Ele ainda afirmou que o orçamento da Seguridade Social – que inclui saúde, previdência e assistência social – é sustentável e acumulou recursos de sobra por dez anos, da ordem de R$ 500 bilhões, gastos em finalidades distintas. Martins disse ainda que a proteção social é garantida pela Constituição e que há uma intenção oculta nas mudanças: privatizar a Previdência.

Ele condenou a propaganda governamental, que procura jogar a sociedade contra os funcionários públicos “cheios de privilégios”, lembrando que hoje eles já entram no sistema com expectativa de aposentadoria igual à da iniciativa privada.

Retrocessos

Os representantes dos Conselhos Nacional de Assistência Social (CNAS) e da Pessoa com Deficiência (Conade) também criticaram a PEC. O presidente do CNAS, Fábio Moassab Bruni, apontou retrocessos na assistência à população de baixa renda. Ele sublinhou que, no caso do BPC, o governo propõe um texto mais rígido somente para os idosos.

– Me preocupa a flexibilização para pessoas com deficiência e para os idosos, não.
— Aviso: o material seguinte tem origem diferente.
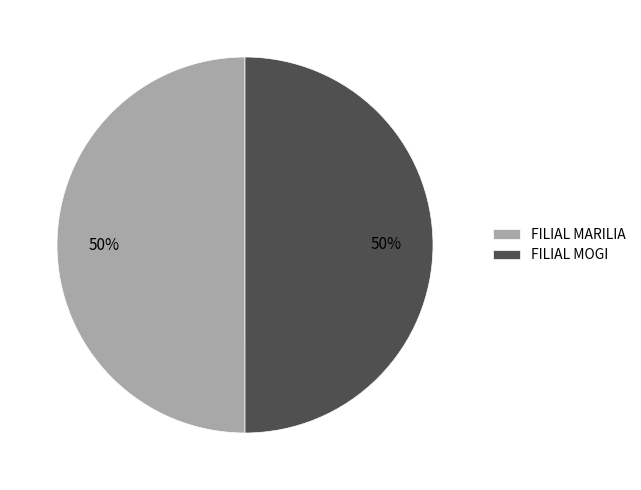

How many segments does this pie chart have?

2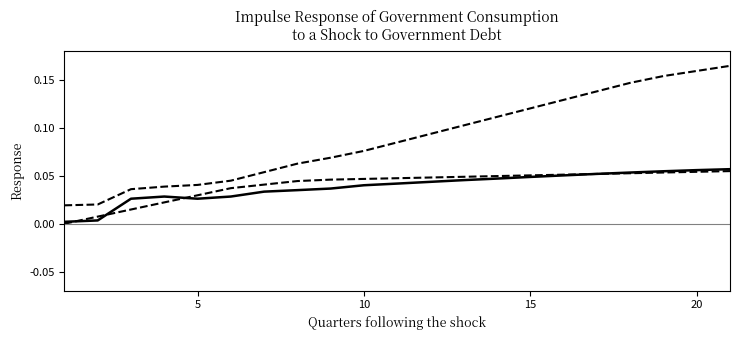

Is this an area chart (filled region under the line)?

No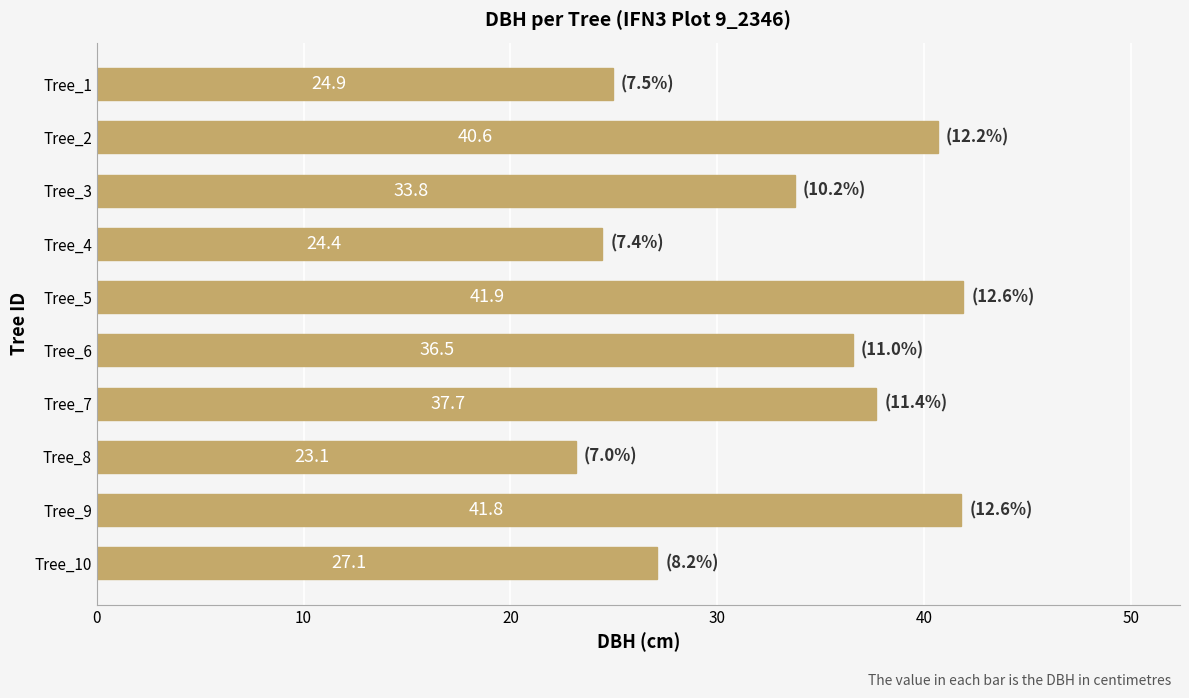

What is the greatest value displayed?

41.9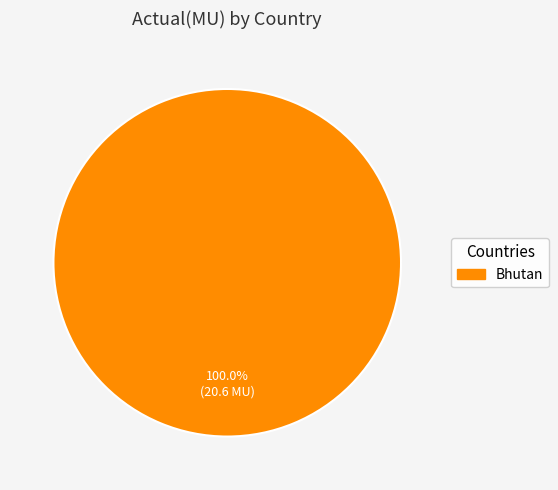

Is there any slice that represents more than half of the pie?

Yes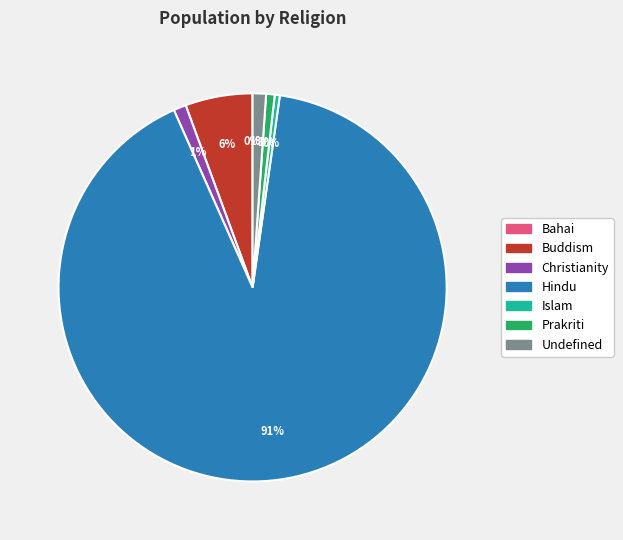

To the nearest percent, what is the difference between the largest and smallest slice percentages?

91%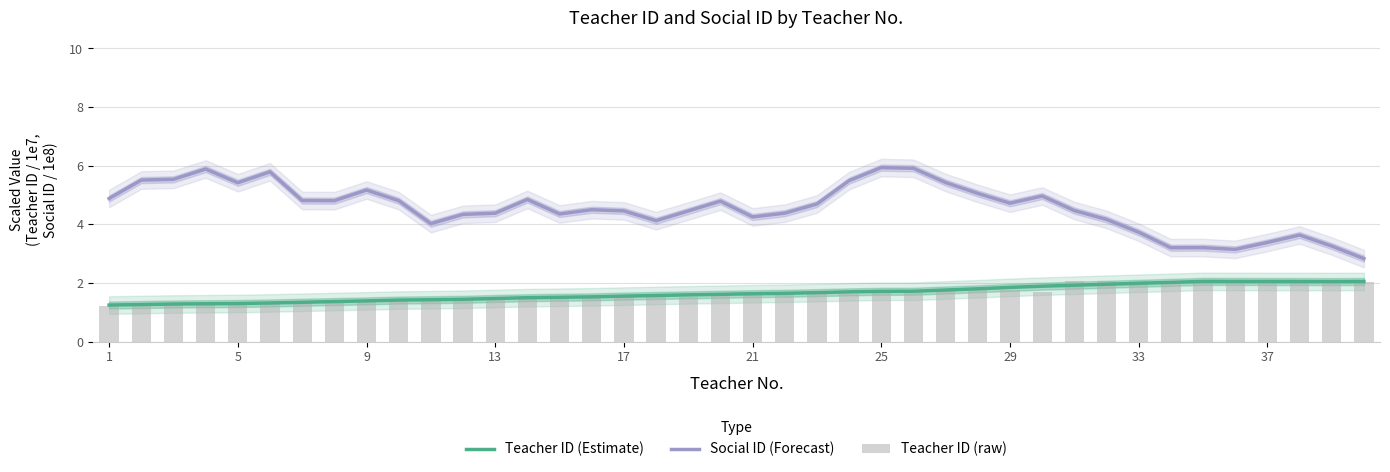

True or false: Social ID (Forecast) has a value of 5.9 at 25.

True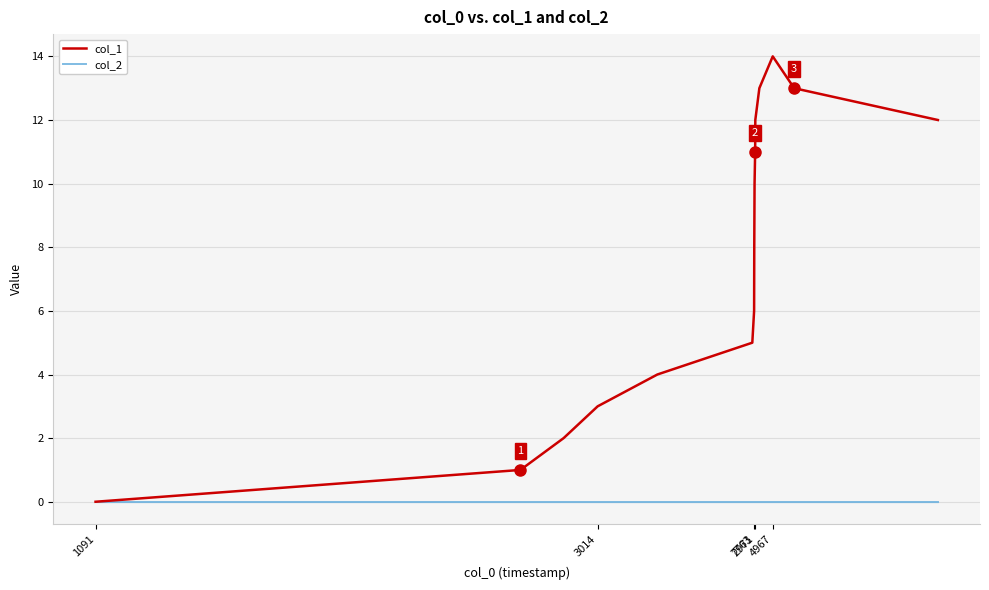

What is the difference between the maximum and second lowest values in the col_1 series?

13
Seria um BPC plus e outro não plus e não podemos operar o mesmo beneficio com duas lógicas distintas – argumentou.

O presidente do Conade, Moisés Bauer, considerou um equívoco propor a desvinculação do BPC do valor do salário mínimo e frisou que, em vez de tirar direitos das pessoas com deficiência, o Brasil deveria pensar em políticas de natureza compensatória, em face das dificuldades enfrentadas para a integração à sociedade com as dificuldades geradas pelas deficiências.

Presidida pela senadora Regina Sousa (PT-PI), a CDH realizou a audiência pública atendendo a requerimento do senador Paulo Paim (PT-RS).